A couple of years later, Amanita released "Machinarium," which, once again, is gorgeous and nice in all the ways video games usually aren't -- except even more so than "Samorost."

"Machinarium' takes place in a city populated by robots of all sorts. The art in this game is outstanding, looking nothing at all like any other game out there. It all has a rough and messy hand-drawn look to it, yet it is gorgeous.

Every bit of the game is filled with dozens of details that bring the world to life. The robots you encounter each seem to have their own little story that you only get a glimpse of, from the robot sitting in the café playing games to the very protagonist of the game itself.

Most of the backstory of the main robot is told only in flashbacks. The world and story have a strange combination of being simple and easy to understand, and yet you never get the whole tale. It makes the game feel both inviting and mysterious.

The world is made up of a series of puzzles. The little robot goes where you click, and can telescope up and down as well. Making the robot taller lets it reach things up high, and making it shorter lets it get into small areas and reach things low down.

Besides the direct actions the robot can take, you also have an inventory of items you collect. Some of the puzzles in the game involve using the right item at the right time. But unlike similar games, you'll only have about three or four items at most, meaning the game rarely devolves into using your items on everything until something happens.

Besides the inventory puzzles, the game has a good deal of more abstract challenges. These represent the various mechanisms you encounter in the strange city of robots.

I've played a lot of games with abstract puzzles like this, and "Machinarium" easily has the best balanced difficulty of any of them. The puzzles always felt just right to me, taking just enough time to feel like it took effort, but never making me bang my head against the keyboard.
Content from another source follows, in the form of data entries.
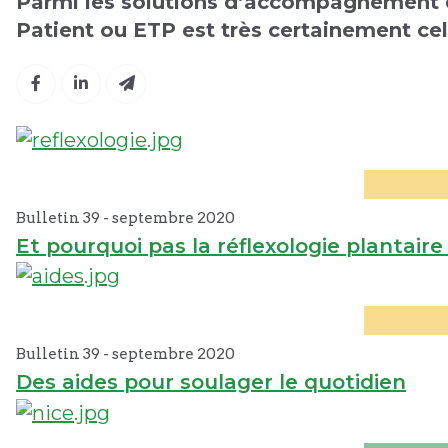
Parmi les solutions d’accompagnement 
Patient ou ETP est très certainement celle
Bulletin 39 -
septembre
2020
Et pourquoi pas la réflexologie plantaire
Bulletin 39 -
septembre
2020
Des aides pour soulager le quotidien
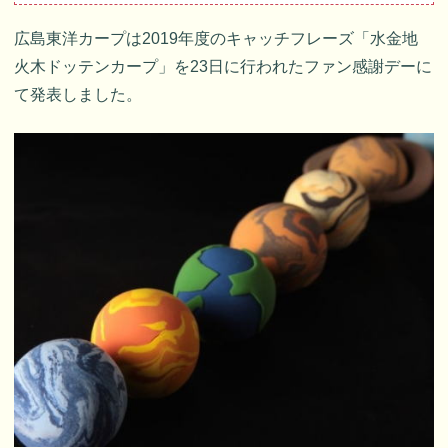
広島東洋カープは2019年度のキャッチフレーズ「水金地
火木ドッテンカープ」を23日に行われたファン感謝デーに
て発表しました。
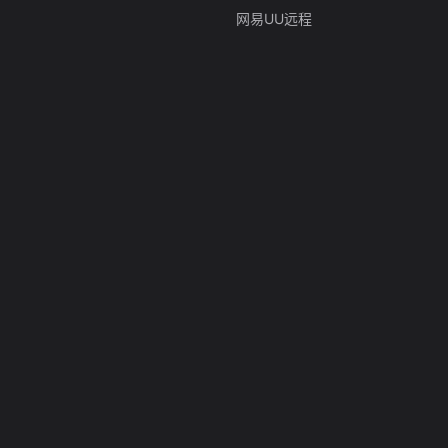
网易UU远程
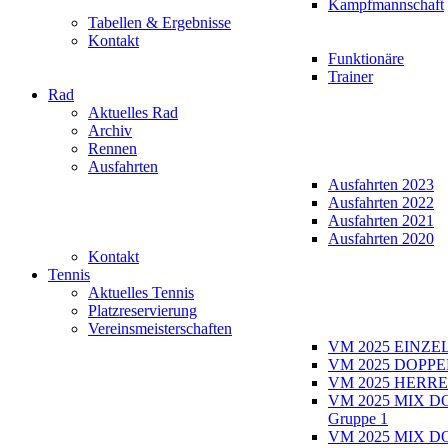
Kampfmannschaft
Tabellen & Ergebnisse
Kontakt
Funktionäre
Trainer
Rad
Aktuelles Rad
Archiv
Rennen
Ausfahrten
Ausfahrten 2023
Ausfahrten 2022
Ausfahrten 2021
Ausfahrten 2020
Kontakt
Tennis
Aktuelles Tennis
Platzreservierung
Vereinsmeisterschaften
VM 2025 EINZE
VM 2025 DOPPE
VM 2025 HERRE
VM 2025 MIX D
Gruppe 1
VM 2025 MIX D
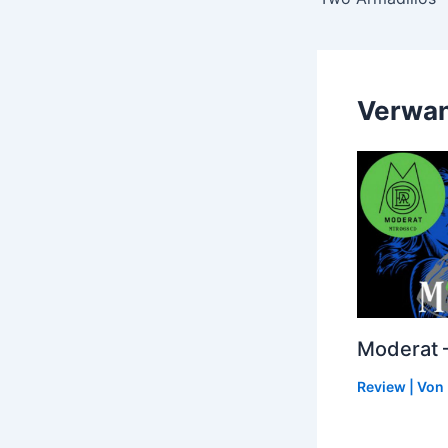
Verwan
Moderat –
Review
| Von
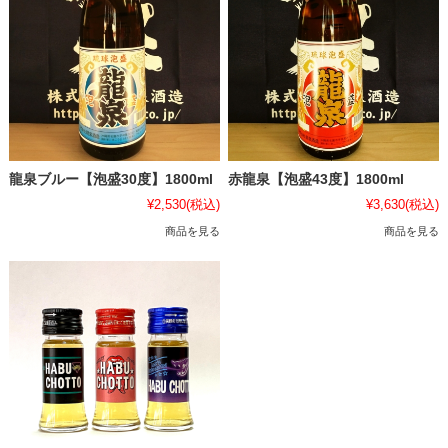
龍泉ブルー【泡盛30度】1800ml
赤龍泉【泡盛43度】1800ml
¥2,530
(税込)
¥3,630
(税込)
商品を見る
商品を見る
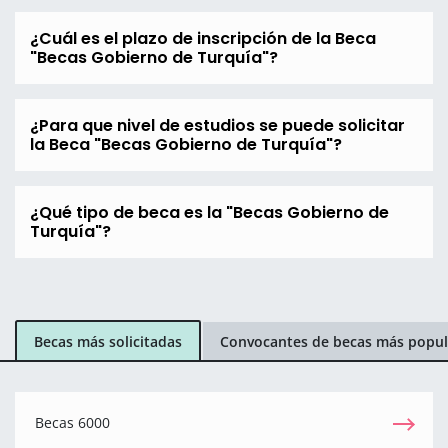
¿Cuál es el plazo de inscripción de la Beca
"Becas Gobierno de Turquía"?
¿Para que nivel de estudios se puede solicitar
la Beca "Becas Gobierno de Turquía"?
¿Qué tipo de beca es la "Becas Gobierno de
Turquía"?
Becas más solicitadas
Convocantes de becas más popul
Becas 6000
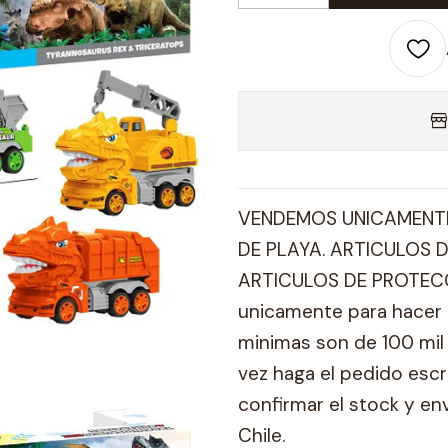
VENDEMOS UNICAMENTE
DE PLAYA. ARTICULOS D
ARTICULOS DE PROTECC
unicamente para hacer 
minimas son de 100 mil 
vez haga el pedido esc
confirmar el stock y en
Chile.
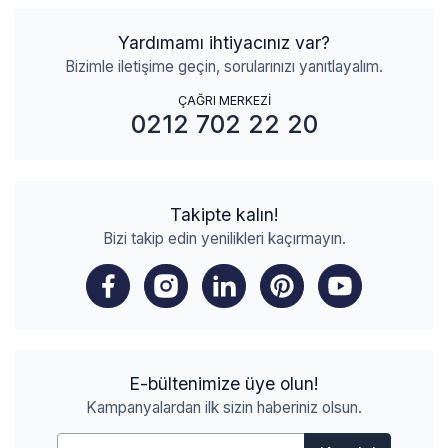
Yardımamı ihtiyacınız var?
Bizimle iletişime geçin, sorularınızı yanıtlayalım.
ÇAĞRI MERKEZİ
0212 702 22 20
Takipte kalın!
Bizi takip edin yenilikleri kaçırmayın.
E-bültenimize üye olun!
Kampanyalardan ilk sizin haberiniz olsun.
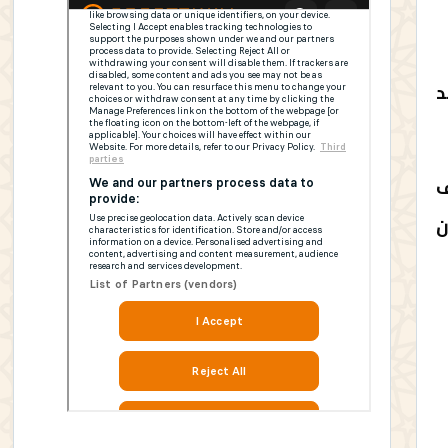
د
ف
ن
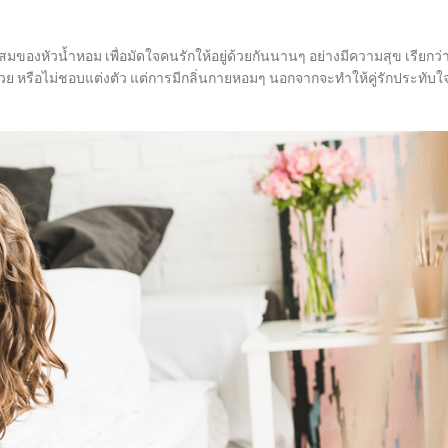
สมของหัวน้ำหอม เพื่อมัดใจคนรักให้อยู่ด้วยกันนานๆ อย่างมีความสุข เรียกว่
สวย หรือไม่ชอบแต่งตัว แต่การมีกลิ่นกายหอมๆ นอกจากจะทำให้คู่รักประทับใ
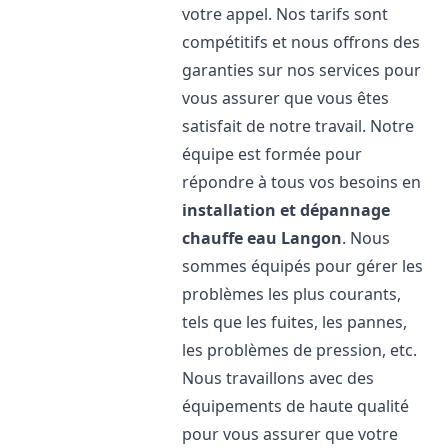
votre appel. Nos tarifs sont
compétitifs et nous offrons des
garanties sur nos services pour
vous assurer que vous êtes
satisfait de notre travail. Notre
équipe est formée pour
répondre à tous vos besoins en
installation et dépannage
chauffe eau
Langon
. Nous
sommes équipés pour gérer les
problèmes les plus courants,
tels que les fuites, les pannes,
les problèmes de pression, etc.
Nous travaillons avec des
équipements de haute qualité
pour vous assurer que votre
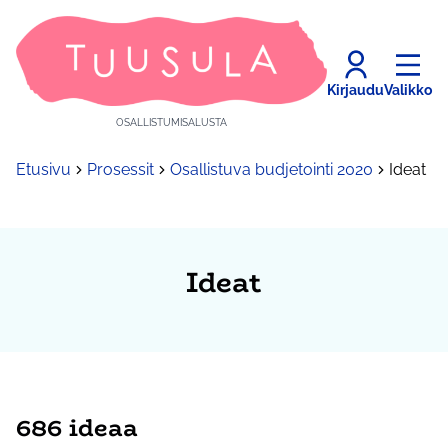
Kirjaudu
Valikko
OSALLISTUMISALUSTA
Etusivu
Prosessit
Osallistuva budjetointi 2020
Ideat
Ideat
686 ideaa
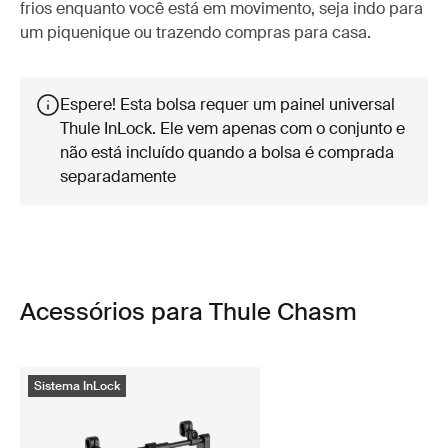
frios enquanto você está em movimento, seja indo para
um piquenique ou trazendo compras para casa.
Espere! Esta bolsa requer um painel universal
Thule InLock. Ele vem apenas com o conjunto e
não está incluído quando a bolsa é comprada
separadamente
Acessórios para Thule Chasm
Sistema InLock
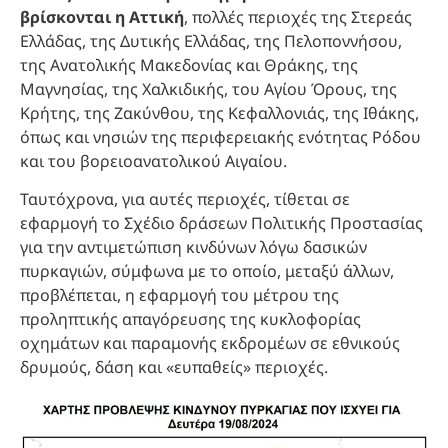
βρίσκονται η Αττική
, πολλές περιοχές της Στερεάς
Ελλάδας, της Δυτικής Ελλάδας, της Πελοποννήσου,
της Ανατολικής Μακεδονίας και Θράκης, της
Μαγνησίας, της Χαλκιδικής, του Αγίου Όρους, της
Κρήτης, της Ζακύνθου, της Κεφαλλονιάς, της Ιθάκης,
όπως και νησιών της περιφερειακής ενότητας Ρόδου
και του βορειοανατολικού Αιγαίου.
Ταυτόχρονα, για αυτές περιοχές, τίθεται σε
εφαρμογή το Σχέδιο δράσεων Πολιτικής Προστασίας
για την αντιμετώπιση κινδύνων λόγω δασικών
πυρκαγιών, σύμφωνα με το οποίο, μεταξύ άλλων,
προβλέπεται, η εφαρμογή του μέτρου της
προληπτικής απαγόρευσης της κυκλοφορίας
οχημάτων και παραμονής εκδρομέων σε εθνικούς
δρυμούς, δάση και «ευπαθείς» περιοχές.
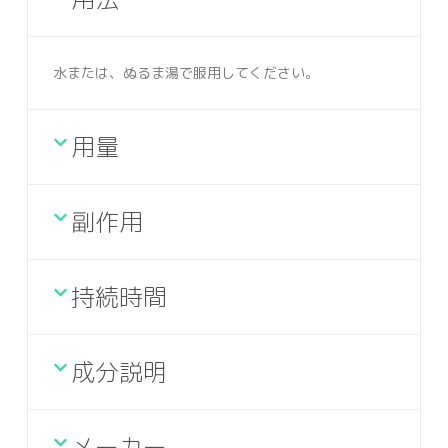
水または、ぬるま湯で服用してください。
用量
副作用
持続時間
成分説明
メーカー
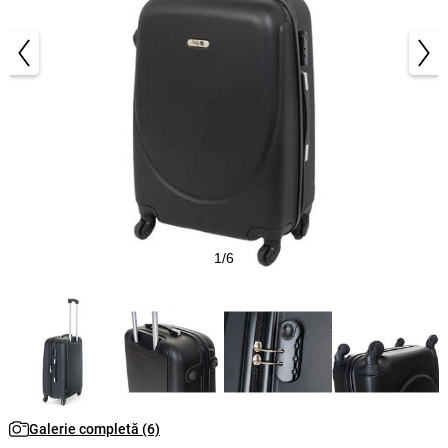
1/6
Galerie completă (6)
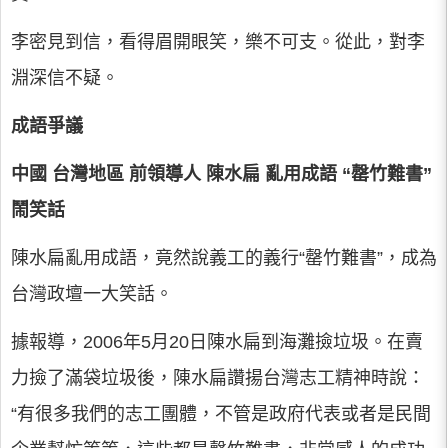
李密見到信，看得眉開眼笑，樂不可支。從此，對李
淵深信不疑。
成語爭議
中國
台灣地區
前領導人
陳水扁
亂用成語 “罄竹難書”
鬧笑話
陳水扁亂用成語，竟然說義工的義行“罄竹難書”，成為
台灣政壇一大笑話。
據報導，2006年5月20日陳水扁到海灘撿垃圾。在賣
力撿了滿袋垃圾後，陳水扁讚揚台灣志工精神時說：
“有很多我們的志工團體，不管是政府代表或者是民間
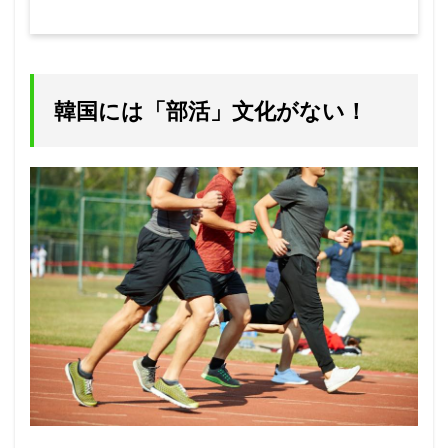
韓国には「部活」文化がない！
OK, there were a few that were a bit annoying. But in any game of this sort, it's kind of a miracle that it was merely a couple of puzzles rather than most of them.

It's worth noting the game has a pretty good hint system. You can click a button to tell you what the objective is in every area of the game. If you need to ultimately cross a bridge, the button will tell you in the form of a little animation that you need to cross.

If you get really stuck, all the solutions to the puzzles are in the game itself, although you can only see them by playing a short but annoying mini-game. Remarkably, this system worked so excellently I only had to check any sort of guide about three times, which made the game a lot more enjoyable.

"Machinarium" is a one-of-a-kind work of interactive art that's exactly the right sort of easy to play. Unlike many games, it doesn't feel like you're jumping through pointless hurdles because "that's the way games are." It feels like each component was crafted as part of a larger whole.

"Machinarium" is a game for PC, Mac and Linux platforms. It costs about $10 to download from Machinarium.net and other game download services. Machinarium.net also has a free demo available.